REQUIRED WORK
Please retype the entries that follow exactly as they are, leaving the images behind.

RECORDS PROVIDED
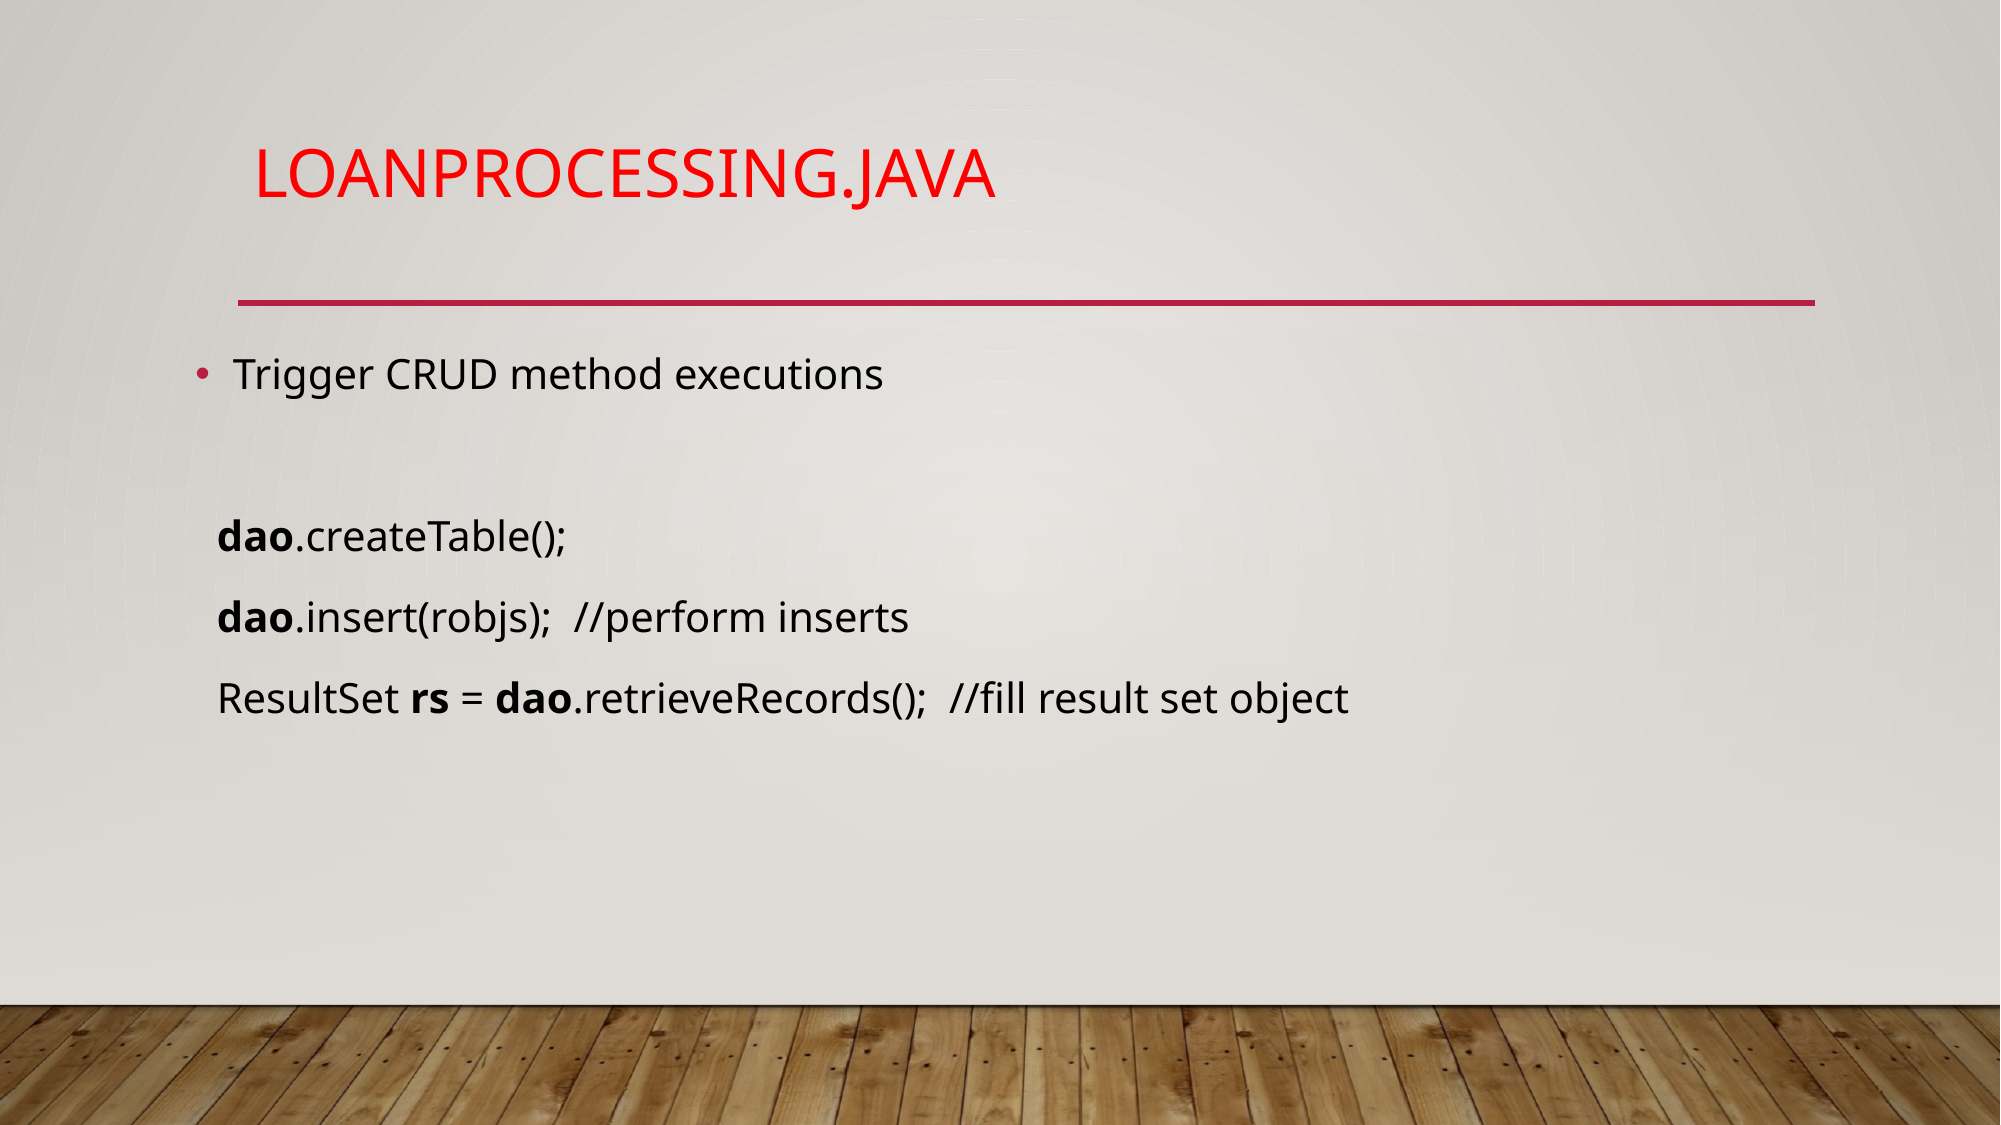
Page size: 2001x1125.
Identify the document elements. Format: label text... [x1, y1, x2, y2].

title loanPROCESSING.java [238, 131, 1814, 235]
list Trigger CRUD method executions dao.createTable(); dao.insert(robjs); //perform inserts ResultSet rs = dao.retrieveRecords(); //fill result set object [180, 330, 1856, 897]
picture [0, 1005, 2000, 1125]
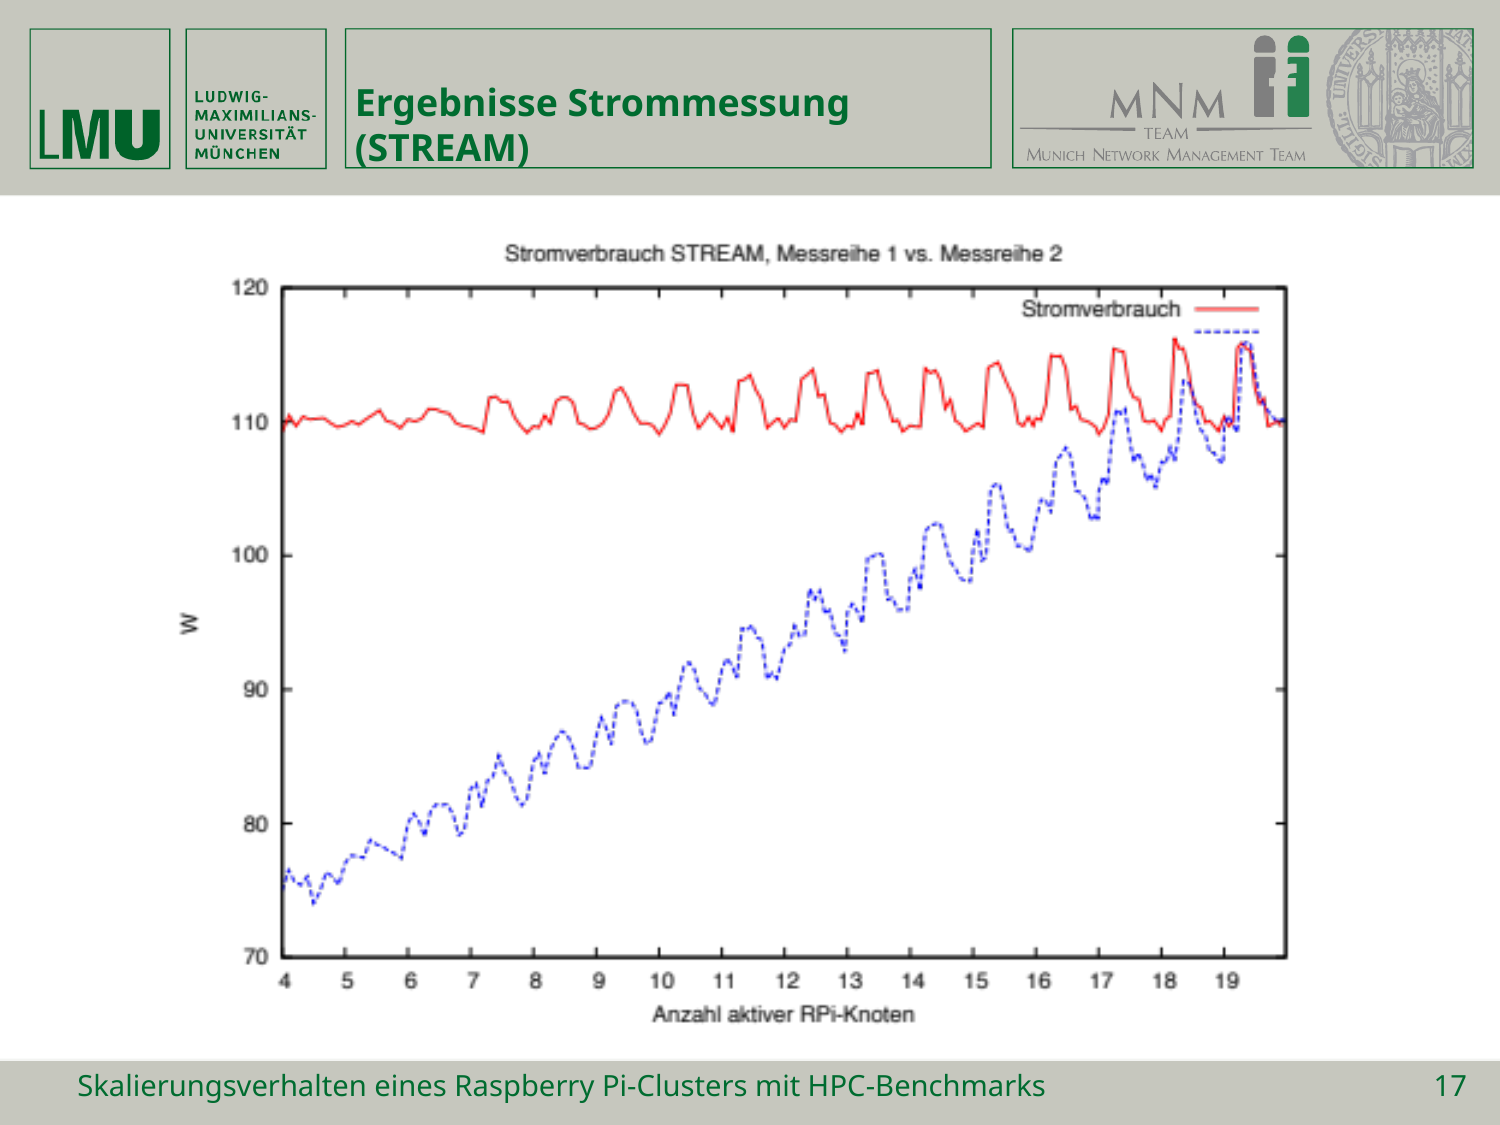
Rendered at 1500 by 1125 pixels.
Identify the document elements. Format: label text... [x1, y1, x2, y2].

title Ergebnisse Strommessung (STREAM) [339, 101, 987, 178]
picture [0, 0, 1500, 196]
footer Skalierungsverhalten eines Raspberry Pi-Clusters mit HPC-Benchmarks [62, 1059, 1332, 1108]
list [36, 220, 1460, 1026]
picture [0, 1059, 1500, 1125]
slide_number 17 [1352, 1059, 1483, 1108]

SOLVED PROBLEM
Page size: 2001x1125.
Identify the document elements. Format: label text... [x1, y1, x2, y2].

title loanPROCESSING.java [238, 131, 1814, 235]
list Trigger CRUD method executions dao.createTable(); dao.insert(robjs); //perform inserts ResultSet rs = dao.retrieveRecords(); //fill result set object [180, 330, 1856, 897]
picture [0, 1005, 2000, 1125]
Rendered at 1500 by 1125 pixels.
Identify the document elements. Format: label text... [x1, y1, x2, y2].

title Ergebnisse Strommessung (STREAM) [339, 101, 987, 178]
picture [0, 0, 1500, 196]
footer Skalierungsverhalten eines Raspberry Pi-Clusters mit HPC-Benchmarks [62, 1059, 1332, 1108]
list [36, 220, 1460, 1026]
picture [0, 1059, 1500, 1125]
slide_number 17 [1352, 1059, 1483, 1108]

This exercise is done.